Не исключено, что с «бедным уэльсовским ангелом» косвенно связан и образ, вынесенный Цветаевой в заглавие мемуаров о Белом. Ангел Уэллса — это тоже «пленный дух». Пастор, подстреливший его и тем самым приковавший к земле, назван в повести «the successful captor of the Strange Bird» (в переводе Ликиардопуло: «„счастливец“, захвативший Странную Птицу»[1128]; в переводе Н. Вольпин: «счастливый пленитель Странной Птицы»[1129]).
Свое земное существование и вынужденное очеловечивание Ангел воспринимает как тюремное заключение:
Казалось, на него ползли и вокруг него стягивались тюремные стены этой узкой, злобной жизни, верно и упорно, чтобы скорее его окончательно раздавить. <…> Он чувствовал, как он становится калекой <…>[1130].
И наконец, что особенно важно: как пленение описано его падение из Страны Снов, его самое первое, еще до рокового ранения, явление в земном мире:
Показалась птица на зените, невероятно далеко, крошечной светлой точечкой над розоватой мглой, и чудилось, что мечется и бьется она, как билась бы запертая в комнату ласточка[1131] о стекла окна[1132].

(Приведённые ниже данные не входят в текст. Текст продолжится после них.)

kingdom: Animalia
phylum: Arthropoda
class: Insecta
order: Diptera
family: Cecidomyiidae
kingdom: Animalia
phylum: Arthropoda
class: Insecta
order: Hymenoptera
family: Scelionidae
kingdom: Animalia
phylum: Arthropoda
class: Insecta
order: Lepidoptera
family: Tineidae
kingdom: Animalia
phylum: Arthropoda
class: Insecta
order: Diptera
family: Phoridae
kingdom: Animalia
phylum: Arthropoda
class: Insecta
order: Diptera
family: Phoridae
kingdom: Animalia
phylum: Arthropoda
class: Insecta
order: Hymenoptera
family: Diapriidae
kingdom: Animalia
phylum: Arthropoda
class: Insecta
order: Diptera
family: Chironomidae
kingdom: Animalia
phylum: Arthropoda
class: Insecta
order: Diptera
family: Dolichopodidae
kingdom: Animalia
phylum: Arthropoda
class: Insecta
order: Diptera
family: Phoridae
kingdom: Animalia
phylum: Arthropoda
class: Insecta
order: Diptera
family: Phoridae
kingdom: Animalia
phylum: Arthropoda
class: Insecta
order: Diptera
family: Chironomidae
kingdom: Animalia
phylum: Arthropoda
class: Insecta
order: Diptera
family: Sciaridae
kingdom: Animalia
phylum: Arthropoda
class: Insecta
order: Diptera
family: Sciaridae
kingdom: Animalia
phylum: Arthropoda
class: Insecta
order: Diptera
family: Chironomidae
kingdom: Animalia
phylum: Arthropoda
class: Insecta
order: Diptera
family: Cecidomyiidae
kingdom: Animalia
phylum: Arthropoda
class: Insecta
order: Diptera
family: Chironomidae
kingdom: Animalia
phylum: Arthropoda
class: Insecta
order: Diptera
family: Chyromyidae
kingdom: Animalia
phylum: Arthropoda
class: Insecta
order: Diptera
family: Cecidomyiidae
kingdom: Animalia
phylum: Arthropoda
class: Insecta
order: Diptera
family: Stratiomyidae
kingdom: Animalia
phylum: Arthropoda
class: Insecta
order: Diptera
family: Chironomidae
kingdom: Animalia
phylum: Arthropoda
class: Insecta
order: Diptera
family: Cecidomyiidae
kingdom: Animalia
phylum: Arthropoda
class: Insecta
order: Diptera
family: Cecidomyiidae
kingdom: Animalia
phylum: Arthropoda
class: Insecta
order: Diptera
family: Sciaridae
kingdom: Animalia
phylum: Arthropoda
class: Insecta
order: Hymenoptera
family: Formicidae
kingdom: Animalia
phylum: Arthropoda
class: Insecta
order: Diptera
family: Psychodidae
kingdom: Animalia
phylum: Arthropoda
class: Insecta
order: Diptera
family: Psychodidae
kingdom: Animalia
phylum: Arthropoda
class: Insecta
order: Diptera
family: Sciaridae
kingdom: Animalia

VII. Андрей Белый в Советской России
1. «КАМЕННОЮ БОЛЕЗНЬЮ БОЛЕЮ… НЕ СТЫДНО МНЕ»КАМНИ И «КАМУШКИ» В ТВОРЧЕСКОЙ ЛАБОРАТОРИИ ПИСАТЕЛЯ
О камне в творчестве Андрея Белого неоднократно писали и говорили — в основном, о камне в символическом смысле[1133]. Однако тема отнюдь не исчерпана. Можно анализировать камень у Белого в геологическом и минералогическом аспектах. Является он непременным компонентом и религиозно-мистических построений писателя, порой прилагающего к своей биографии и к историческому процессу в целом библейские модели и символы (например, «камни — хлебы»). Однако важно, что высокие и «вечные» образы сосуществуют в мире Белого с интересом к простым камешкам. А точнее — к «камушкам», потому что Белый именно так, ласково и по-простонародному их называл. Вместо эпиграфа приведем стихотворение Николая Глазкова, рассказывающего о том увлечении писателя, которое нас и интересует:
Писатель Андрей Белый
На Черном море бывал,
И очень правильно делал,
Что камешки собирал.
Так, например, Гамлет,
А до него Эдип,
Не собирали камни,
И кто-то из них погиб![1134]
Речь в стихотворении идет о том, что Белый во время отдыха в Крыму, в Коктебеле (он там был в 1924 и в 1933 годах) занимался выискиванием на пляже интересных «камушков», поражая окружающих своим, на первый взгляд, странным для немолодого маститого писателя занятием. Примечательно, что Глазков не был с Белым знаком и в Коктебеле с ним не пересекался ни в 1924‐м, ни в 1933‐м. Более того — стихотворение датировано 1941 годом, а это означает, что информация об увлечении Белого «камушками» дошла до Глазкова в виде устного предания, коктебельского мифа.